Work instruction: Look through the records below and collect all lines that hold the string "index".
--------------------
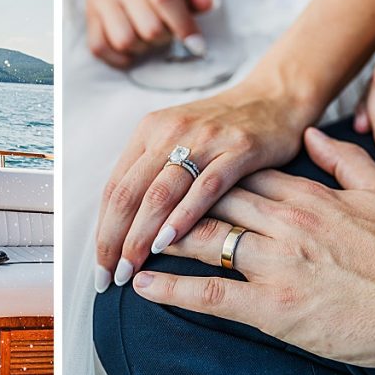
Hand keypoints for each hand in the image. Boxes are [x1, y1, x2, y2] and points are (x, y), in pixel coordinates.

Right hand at [80, 0, 213, 67]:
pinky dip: (117, 57)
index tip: (196, 42)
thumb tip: (207, 5)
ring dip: (143, 48)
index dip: (183, 25)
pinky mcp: (89, 12)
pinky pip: (98, 47)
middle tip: (170, 29)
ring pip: (124, 40)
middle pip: (148, 26)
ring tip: (150, 37)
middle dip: (166, 37)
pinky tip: (131, 49)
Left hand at [94, 78, 307, 291]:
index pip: (114, 188)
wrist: (274, 97)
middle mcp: (170, 132)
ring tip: (131, 268)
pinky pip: (205, 187)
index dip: (102, 231)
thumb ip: (151, 172)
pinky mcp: (239, 149)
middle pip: (129, 193)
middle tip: (110, 277)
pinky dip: (183, 217)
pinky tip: (169, 242)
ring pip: (160, 193)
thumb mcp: (177, 139)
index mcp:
--------------------
Answer to this problem:
index tip: (196, 42)
index dip: (183, 25)
index pip: (114, 188)
index dip: (102, 231)
index mcp:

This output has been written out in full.